[Short-answer chart tasks]
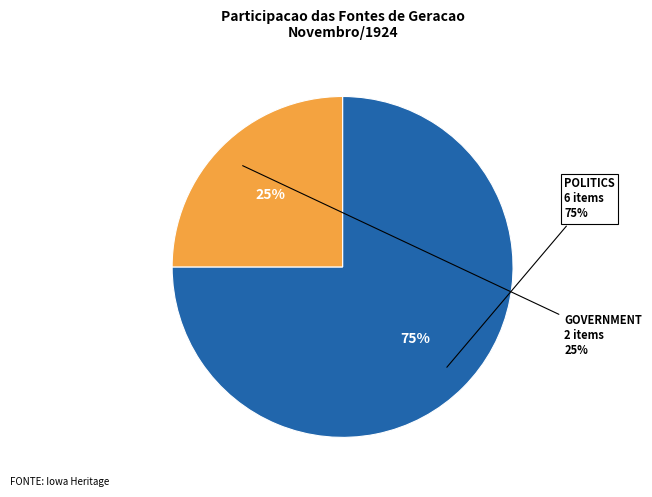

What is the smallest slice in the pie chart?

Government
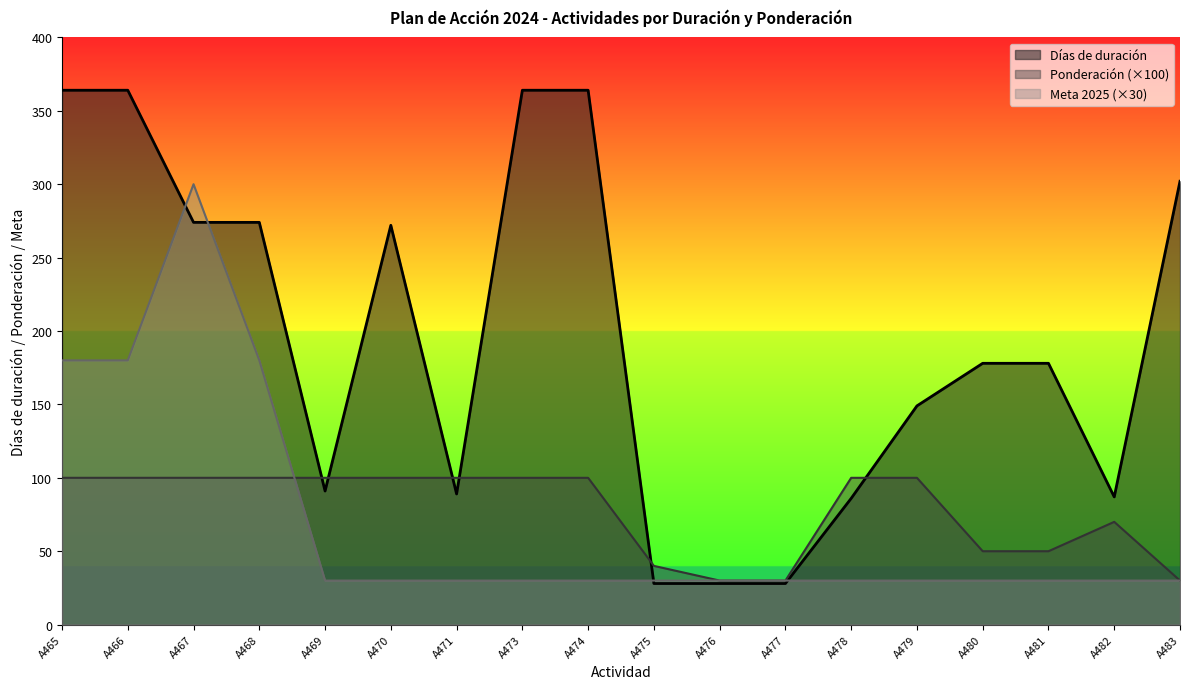

What is the sum of all Días de duración values?

3520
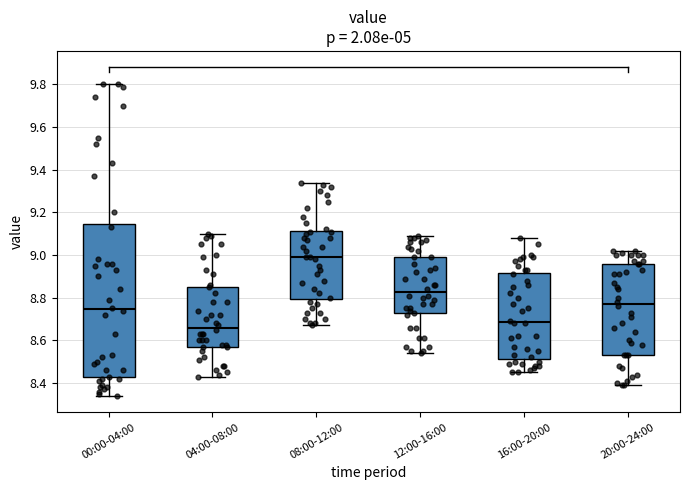

Where is the lower edge of the box for 00:00-04:00 on the y-axis? The values are not printed on the chart, so give them approximately, as read against the axis.

8.42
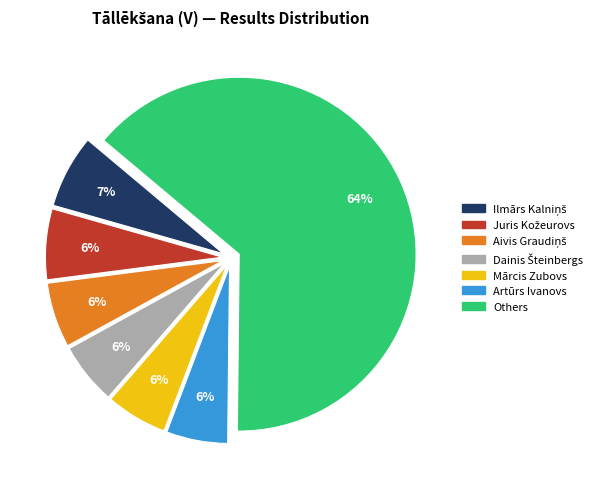

Is there a majority slice in this chart?

Yes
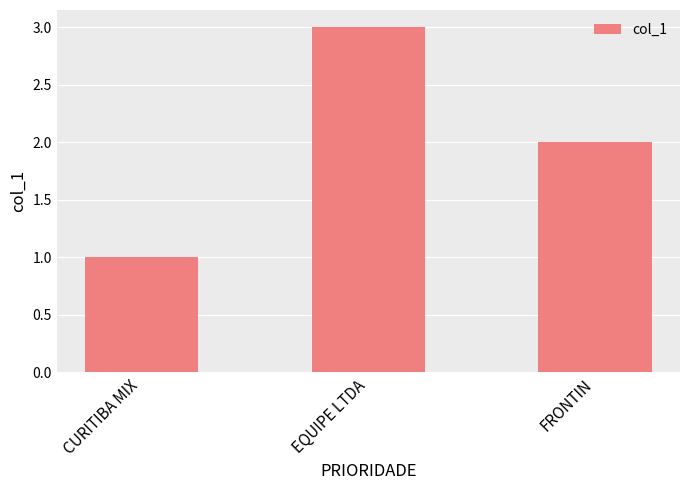

What position from the right is FRONTIN?

1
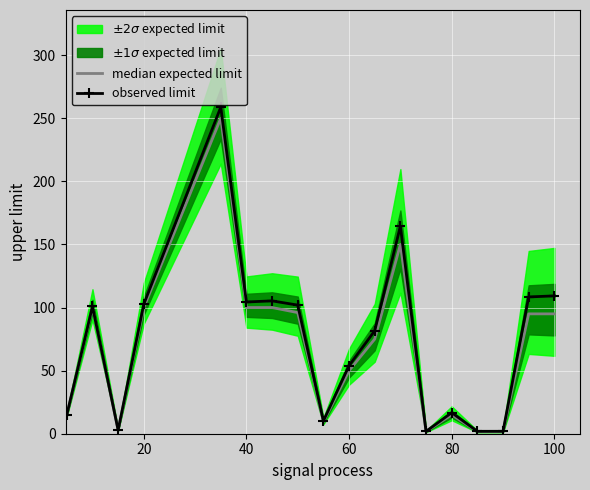

List the series in order of their overall mean, highest first.

observed limit, median expected limit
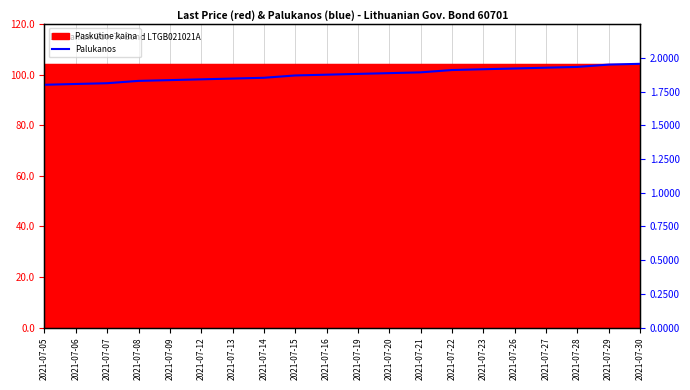

How many values are between 1 and 2?

20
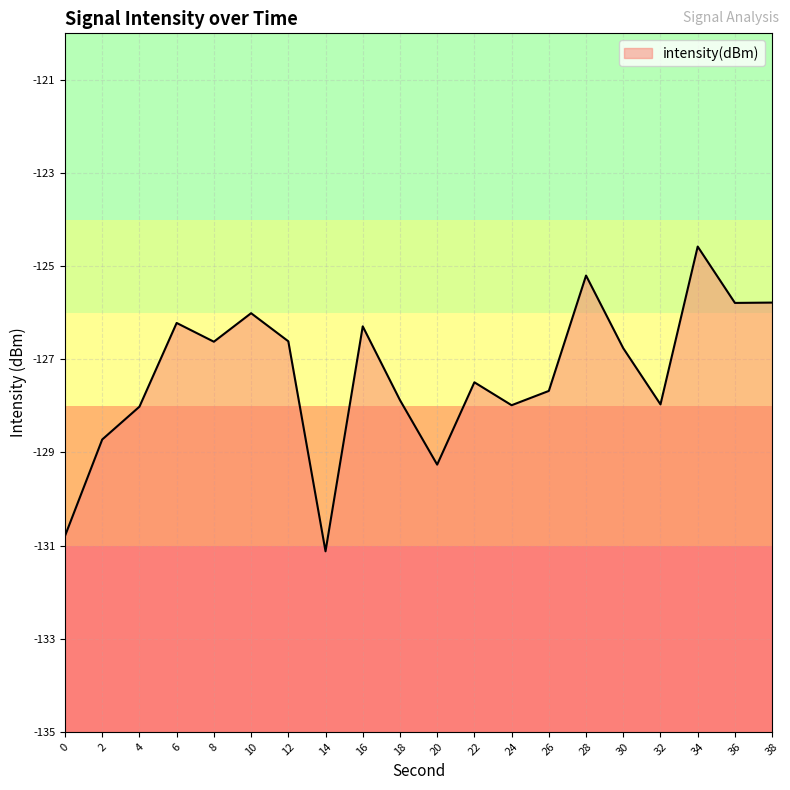

The chart shows a value of -126.0 at 10. True or false?

True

Task description
Copy every line of the rows above word for word, but leave out the pictures.

Answer for this exercise
What is the smallest slice in the pie chart?

Government

What is the sum of all Días de duración values?

3520

Where is the lower edge of the box for 00:00-04:00 on the y-axis? The values are not printed on the chart, so give them approximately, as read against the axis.

8.42

Is there a majority slice in this chart?

Yes

What position from the right is FRONTIN?

1

List the series in order of their overall mean, highest first.

observed limit, median expected limit

How many values are between 1 and 2?

20

The chart shows a value of -126.0 at 10. True or false?

True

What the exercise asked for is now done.